Getting the reader to want to know, even in a small way, isn’t just good in the immediate moment, it can also have a snowball effect where one thing leads to another and the level of interest quickly escalates. At the same time though, it’s also possible to cheat, and if you’re caught cheating you can easily lose any momentum you’ve gained.
For example, if two boys at the back of a classroom are having this conversation:
“You sure the security cameras will be off?”
“For sure. I got the codes, we just have to avoid the guards.”
Here you are trying to get the reader to be curious about what’s going on. They’re planning something suspicious but it’s not clear what. This kind of mystery set-up can work in terms of piquing the reader’s interest, but essentially you’re focusing on the question, not the answer.

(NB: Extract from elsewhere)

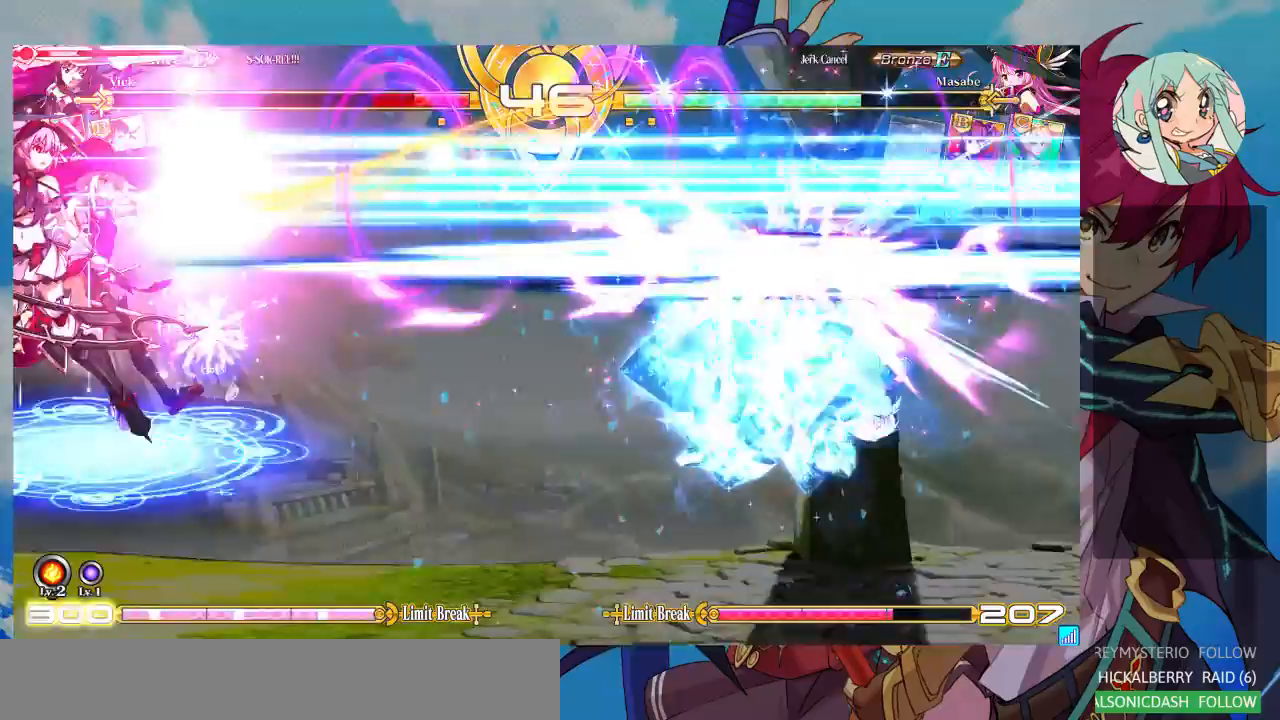
{"dt_ms": 500, "buttons": [], "left_stick": "down-right", "events": []}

Having no idea what’s going on will pull a reader in to some extent, but you have to keep it up or otherwise once you reveal what it is, the interest can fade very quickly. For example, if it turns out the boys are talking about a video game they plan to play that evening, the reader would probably lose the curiosity they had built up.
Alternatively, if they had this conversation:
“You sure the security cameras will be off?”
“For sure. I got the codes off my Dad’s computer. The bank’s never had any kind of break in, so they use the same system they’ve used for years.”
It becomes clear these schoolboys are planning to break into a bank for real. This isn’t what you expect of kids, so why are they doing it? How? What makes them think they can get away with it?
Because it’s outside of what you would expect, all sorts of details become much more interesting.
On the other hand, imagine the same sort of conversation between two burly men in basement, standing over a blueprint of a bank.
Now that they’re two professional thieves planning a heist, the details of their personal lives become less interesting. It’s still a dramatic situation and can be great material for a story, but because it’s more in line with what you expect, you won’t be particularly surprised by the whys and wherefores. You don’t know the exact reasons why they’re robbing a bank, but you have a rough idea.
And, again, you could be totally wrong. They might have a very unusual reason for the robbery. But without any indication of that, the reader will default to assuming to it being pretty much what they’ve seen before.
This can be changed very simply. If it becomes clear that these men aren’t breaking into the bank to take money out, but to put a large amount of money in, then who they are, why they would want to do that, what brought them to this point all take on a lot more value for the reader.
Even though just about every story is probably not going to be about normal,everyday things, letting the reader know that in a definitive way by giving a clear indication within a scene is what snaps them out of their tendency to assume it is.
It’s very possible, even common, that as a reader progresses through a story, they will discover stuff that they will find interesting and engaging. After they find it out.
If, however, you present the story in a way they aren’t expecting, they will be interested and engaged before they find out the answers, and hopefully even more so afterwards.